For me, the fascination of wild animals is their wildness and their animal nature—what makes them different from us. As a helicopter pilot said, Treadwell acted as if the grizzlies were “people in bear costumes”. He croons “I love you” to bears and foxes in a high-pitched voice, as if sending out enough happy thoughts will make them “bond as children of the universe”, as the pilot put it.
The film is like watching someone play Russian roulette again and again, giggling with the thrill. At one point, a bear is swimming and Treadwell enters the lake up to his waist. The bear paddles out. As it moves past him, paying him no attention, he taps it on the rump.
This is more than being an adrenaline junkie. This is someone who can’t stand being ignored. Imagine a stranger in your house, someone who didn’t speak any language you could understand but who followed you around making occasional attempts to touch you. That’s wildlife harassment, something the National Park Service noted in their file on Treadwell.
Rather than watching the animals as they go about their lives, Treadwell forces himself into their environment. A few shots of bears where he isn’t looming in the foreground show his fingers darting into the frame to touch the bears’ muzzles.
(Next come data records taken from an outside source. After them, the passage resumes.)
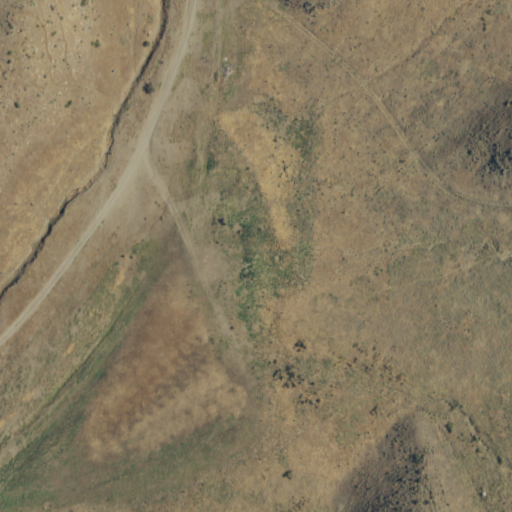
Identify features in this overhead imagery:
road: (164, 241)
crop: (276, 298)
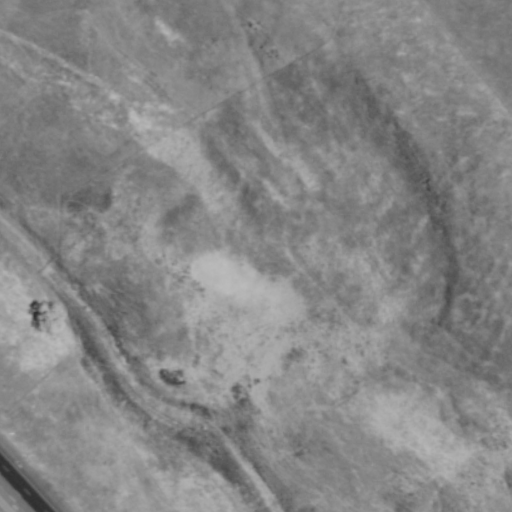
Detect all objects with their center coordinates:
road: (16, 494)
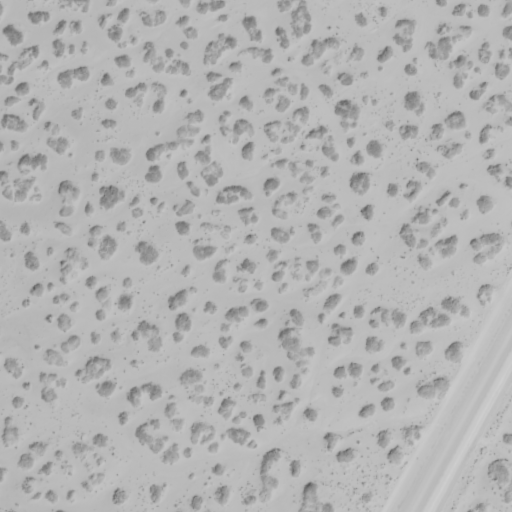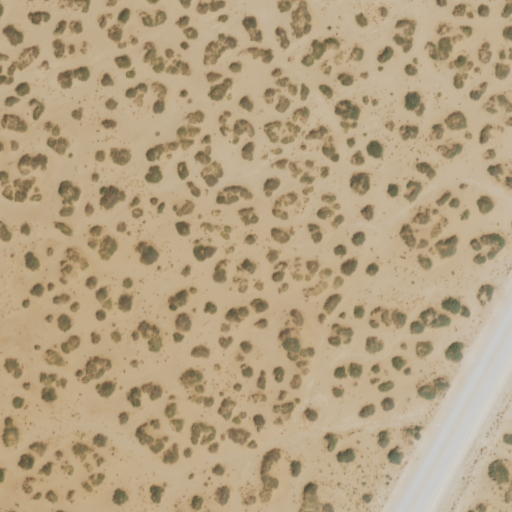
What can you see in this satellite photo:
road: (459, 418)
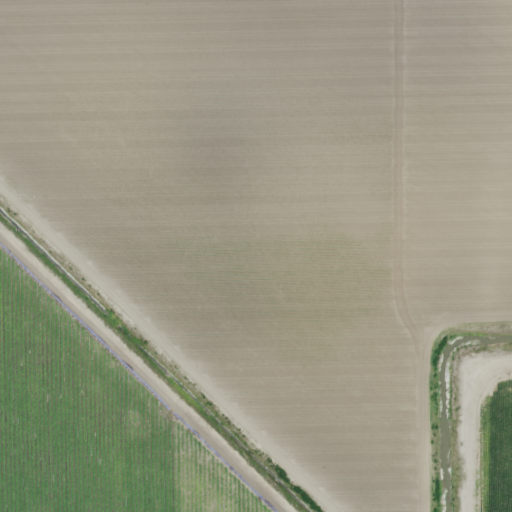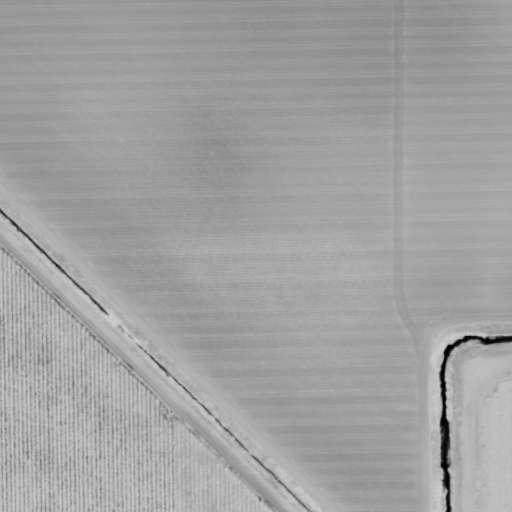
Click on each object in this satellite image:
railway: (508, 201)
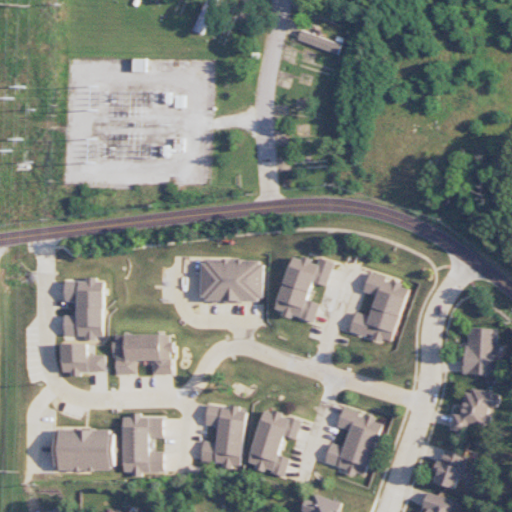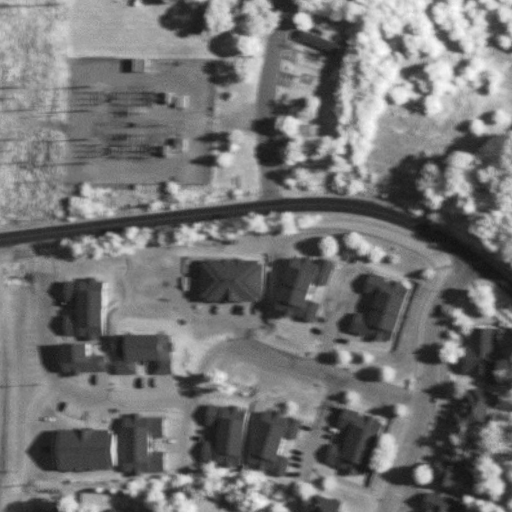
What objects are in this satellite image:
power tower: (22, 2)
building: (203, 16)
building: (319, 42)
power tower: (24, 87)
power tower: (15, 98)
road: (264, 103)
power tower: (35, 110)
power substation: (139, 120)
power tower: (24, 139)
power tower: (11, 150)
power tower: (35, 162)
road: (266, 207)
building: (235, 280)
building: (305, 287)
building: (87, 308)
building: (383, 309)
road: (202, 320)
road: (249, 320)
road: (334, 321)
building: (482, 351)
building: (145, 352)
road: (268, 356)
building: (83, 359)
road: (50, 378)
road: (428, 383)
building: (475, 410)
road: (33, 423)
road: (319, 425)
building: (226, 436)
building: (275, 441)
building: (357, 443)
building: (142, 444)
building: (85, 450)
building: (450, 468)
power tower: (13, 470)
building: (439, 503)
building: (323, 505)
building: (109, 511)
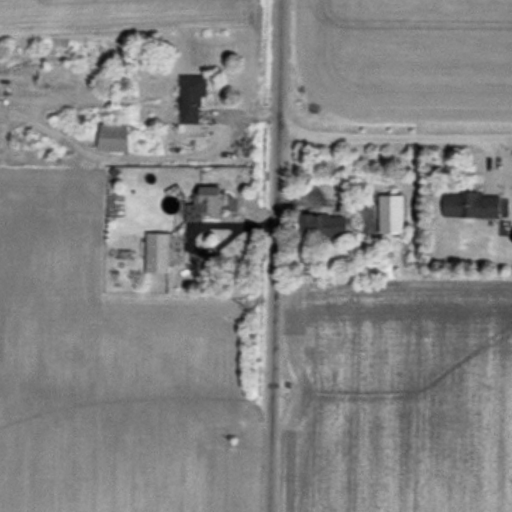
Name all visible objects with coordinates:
building: (194, 98)
road: (393, 135)
building: (115, 137)
building: (208, 201)
building: (474, 204)
building: (327, 225)
building: (158, 252)
road: (273, 256)
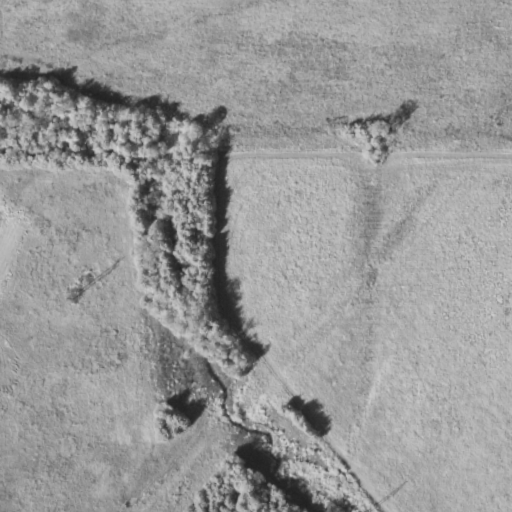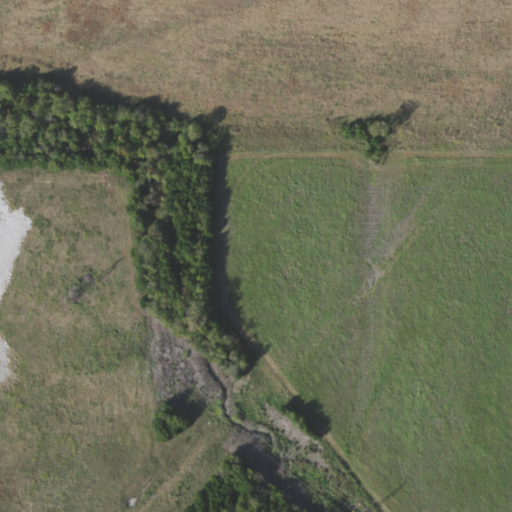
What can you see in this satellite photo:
power tower: (81, 298)
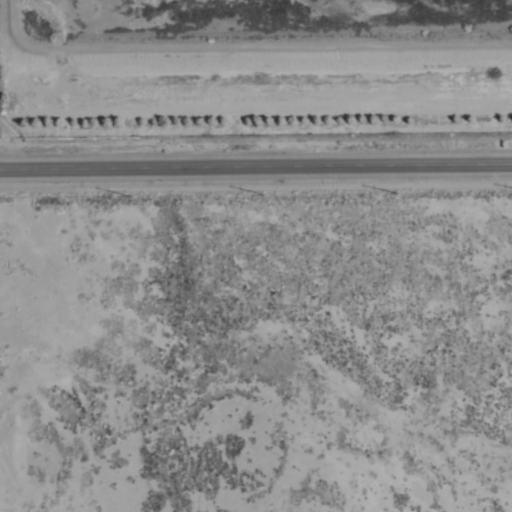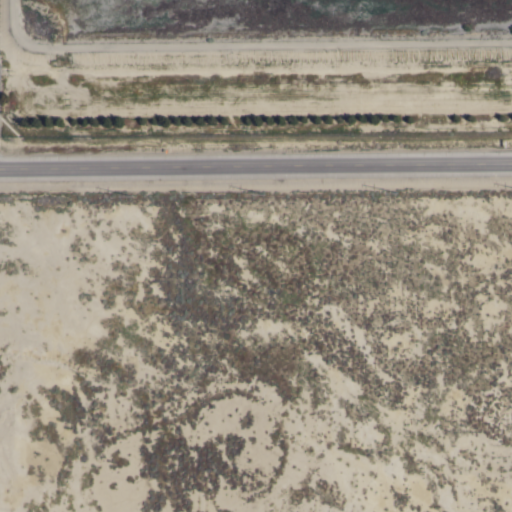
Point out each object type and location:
wastewater plant: (270, 9)
wastewater plant: (254, 65)
road: (256, 165)
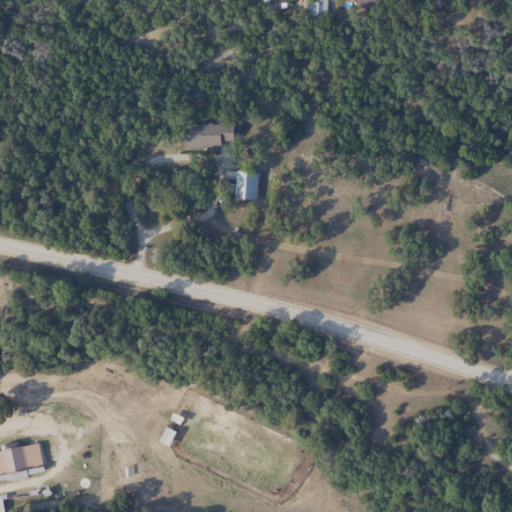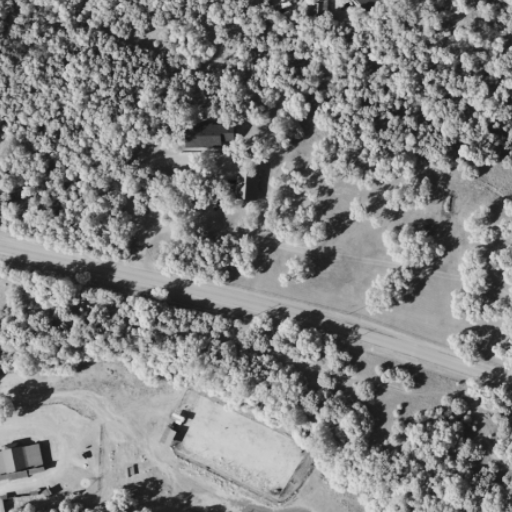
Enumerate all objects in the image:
building: (214, 136)
building: (201, 137)
building: (244, 185)
building: (247, 186)
road: (258, 298)
park: (226, 411)
building: (21, 461)
building: (24, 462)
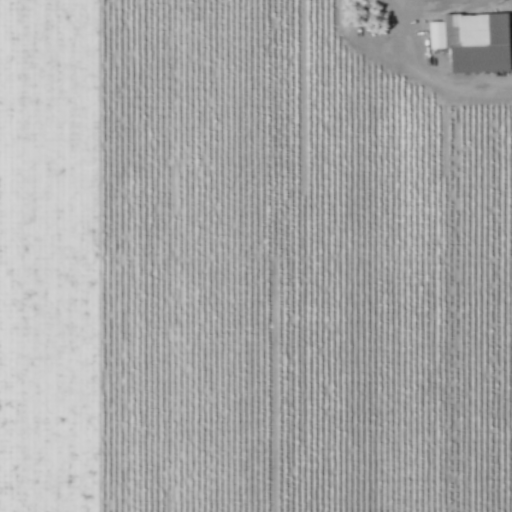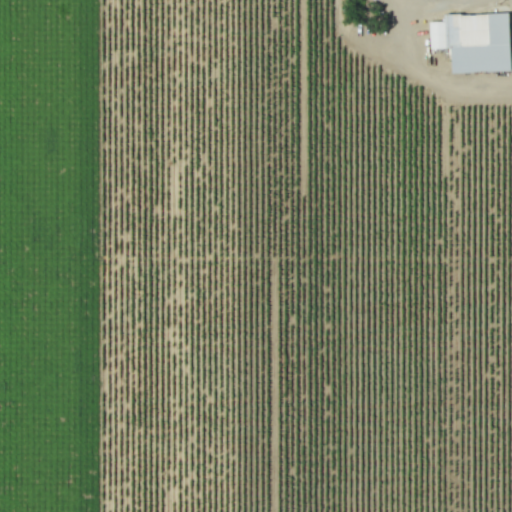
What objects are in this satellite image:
road: (508, 4)
building: (475, 41)
road: (430, 73)
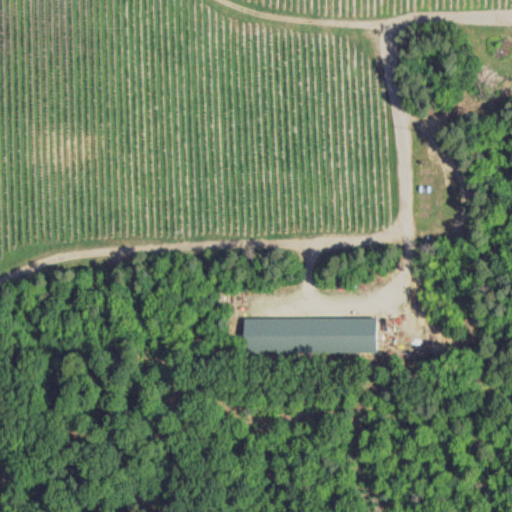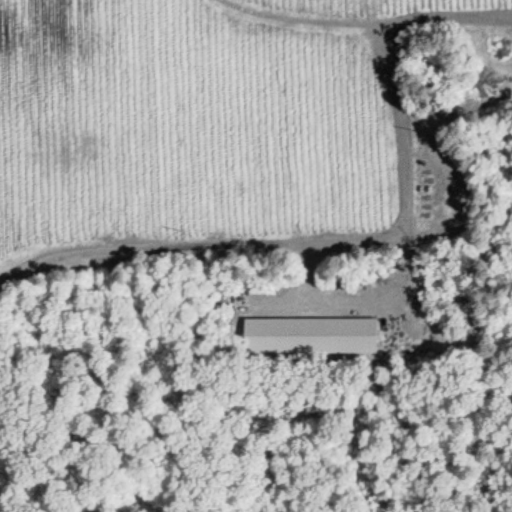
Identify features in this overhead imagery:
road: (307, 21)
road: (361, 231)
road: (373, 294)
building: (313, 335)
He sets up his tent in heavy brush, between two dens of foxes, and pets their cubs—all of which has the effect of habituating them to humans.
Amie Huguenard, his girlfriend, is a silent nonentity. She appears in only a few minutes of his footage, keeping her head down because a nearby bear is looking in her direction. It’s obvious she’s afraid. A professional in her mid-thirties, she felt he was “hellbent on destruction”, as he wrote in his journal, and was planning to leave him.
The only parts of the documentary I could enjoy were those which focused on the beautiful scenery, and where Treadwell was too far away from the animals to either bother them or be in the picture. Like this one.
The film is worth watching if you want a glimpse into a seriously disturbed mind and are prepared for many jawdrop moments. I won’t even get into Treadwell’s rant about how good he is to “girls”, who don’t seem to appreciate his many wonderful qualities. Ultimately this quote from the director sums it up for me.
And what haunts me is that in all the faces of all the bears that Treadwell ever filmed, I discover no kinship, no understanding, no mercy. I see only the overwhelming indifference of nature.
Which is as it should be. The bears owe us nothing. Superimposing human relationships, thoughts and emotions on them isn’t just meaningless, it’s dangerous to us and disrespectful to them. It diminishes them, makes them Furface or Cuddles instead of the magnificent wild animals that they are. That’s something Timothy Treadwell would never have agreed with. Because without the animals playing supporting roles, providing an exciting background—and purpose—to the movie of his life, he would be alone on an empty stage, a nobody.